▸ Texte à lire:
————————

138 - Appareil apatride

Il y a un gros mot dans la présentation video qu'oncle Google a mis en ligne à propos de son futur système d'exploitation. Il s'excuse aussitôt de l'avoir employé, certes, mais quand même : il est là.
If everything is stored on the internet, then your phone, your computer, all of these devices, are what people call "stateless". Which is kind of a big word, so maybe just remember this : Chrome is a totally rethought web brower, but Chrome OS is a totally rethought computer that let you stop worrying about your computer so you can focus on the internet. (1)
Amusant comme l'oncle Google prend d'abord le risque de parler à ses clients comme à des adultes... avant de battre en retraite sur l'air de Don't worry, be happy ! Officiellement, stateless se traduit apatride. Si c'est un gros mot pour oncle Google, ce n'est pas tant à cause de l'identité nationale que parce qu'il renvoie à des idées profondément enfouies au sein même de techniques informatiques qui nous semblent neutres... Mais n'ayons pas peur des gros mots ! 
Stateful and stateless are adjectives that describe whether a computer or computer program is designed to note and remember one or more preceding events in a given sequence of interactions with a user, another computer or program, a device, or other outside element. Stateful means the computer or program keeps track of the state of interaction, usually by setting values in a storage field designated for that purpose. Stateless means there is no record of previous interactions and each interaction request has to be handled based entirely on information that comes with it. (2)

————————

▸ Extraits de données:
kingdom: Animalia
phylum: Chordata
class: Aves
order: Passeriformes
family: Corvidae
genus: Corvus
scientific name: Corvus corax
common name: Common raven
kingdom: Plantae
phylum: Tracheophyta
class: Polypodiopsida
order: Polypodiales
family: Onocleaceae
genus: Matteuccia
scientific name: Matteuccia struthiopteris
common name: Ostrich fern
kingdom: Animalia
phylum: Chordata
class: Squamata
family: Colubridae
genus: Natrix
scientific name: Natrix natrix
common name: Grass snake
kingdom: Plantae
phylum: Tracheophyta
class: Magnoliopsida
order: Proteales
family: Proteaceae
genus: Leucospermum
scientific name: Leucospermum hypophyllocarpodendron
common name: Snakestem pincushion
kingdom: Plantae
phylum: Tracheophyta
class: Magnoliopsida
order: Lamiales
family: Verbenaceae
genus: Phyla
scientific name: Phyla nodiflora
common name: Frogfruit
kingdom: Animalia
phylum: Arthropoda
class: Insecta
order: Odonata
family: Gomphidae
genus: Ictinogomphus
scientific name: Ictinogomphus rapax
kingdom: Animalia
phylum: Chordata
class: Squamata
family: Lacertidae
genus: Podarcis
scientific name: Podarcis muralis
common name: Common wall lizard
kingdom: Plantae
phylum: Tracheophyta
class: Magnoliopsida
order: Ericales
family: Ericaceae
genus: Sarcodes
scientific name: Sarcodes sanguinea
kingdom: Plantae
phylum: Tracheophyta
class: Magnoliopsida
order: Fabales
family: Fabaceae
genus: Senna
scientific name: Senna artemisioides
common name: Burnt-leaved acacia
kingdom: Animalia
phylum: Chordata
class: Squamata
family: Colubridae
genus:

————————

▸ Consigne écrite A: Dans le texte sur l'appareil apatride, quelle est la traduction officielle du mot anglais « stateless » ?
▸ Consigne écrite B: Recopiez mot pour mot le texte sur l'appareil apatride, depuis « If everything is » jusqu'à « the internet. (1) ».
▸ Consigne écrite C: Rédigez la suite du texte sur l'appareil apatride à partir de sa dernière phrase.

▸ Réponse finale A: Officiellement, « stateless » se traduit par « apatride ».

▸ Réponse finale B:
If everything is stored on the internet, then your phone, your computer, all of these devices, are what people call "stateless". Which is kind of a big word, so maybe just remember this : Chrome is a totally rethought web brower, but Chrome OS is a totally rethought computer that let you stop worrying about your computer so you can focus on the internet. (1)

▸ Réponse finale C:
Bon. Vous êtes chez vous en train d'écrire un texte sur le dinateur. Vous manipulez un fichier informatique avec l'aide d'un système complètement stateful. L'ensemble constitué par le dinateur et le programme sait des tas de choses : d'abord que vous avez le droit de modifier le fichier, que quand vous tapez un "a", il est de bon ton d'ajouter un "a" à la position (auparavant mémorisée) du curseur, que "dinateur" n'est pas français, etc... Bref, toute l'intelligence est du côté de l'appareil. Les données constituent une matière brute, évidemment sans mémoire, qui ne fait sens que grâce au contexte fourni par l'appareil. C'est tellement évident que ça semble tomber sous le sens : d'un côté l'ordinateur (stateful device), de l'autre les données brutes et bêtes (stateless data).

Mais cette dichotomie s'applique aussi au niveau supérieur : internet est construit sur un mélange de protocoles stateful et stateless. Le FTP, par exemple, est stateful. C'est à dire qu'il fonctionne comme une conversation téléphonique entre un serveur et un client : le serveur répond à chaque requête en fonction de l'identité du client et du contenu passé de la conversation. Le HTTP du web, par contre, est stateless, c'est à dire qu'il ne veut pas savoir qui vous êtes ni ce que vous avez dit avant : HTTP est un malade d'Alzheimer et traite chaque requête comme un commencement absolu. Comme si vous deviez rappeler votre nom au début de chaque phrase pour avoir une conversation un peu suivie...

Maintenant, imaginez une machine qui ne puisse communiquer avec des données qu'à travers un protocole de type HTTP... Ah ! Voilà donc notre stateless device... Qu'en faire ? Qu'est-ce que ça change ? D'un côté, on serait tenté de répondre : pas grand chose. On continue de faire les mêmes choses, à part que les données sont « sur Internet » au lieu d'être « sur la machine ».  Finies les données perdues ou inaccessibles parce qu'elles ne sont pas sur le bon ordinateur ! D'ailleurs, moi qui vous parle, j'utilise Google docs à peu près tous les jours...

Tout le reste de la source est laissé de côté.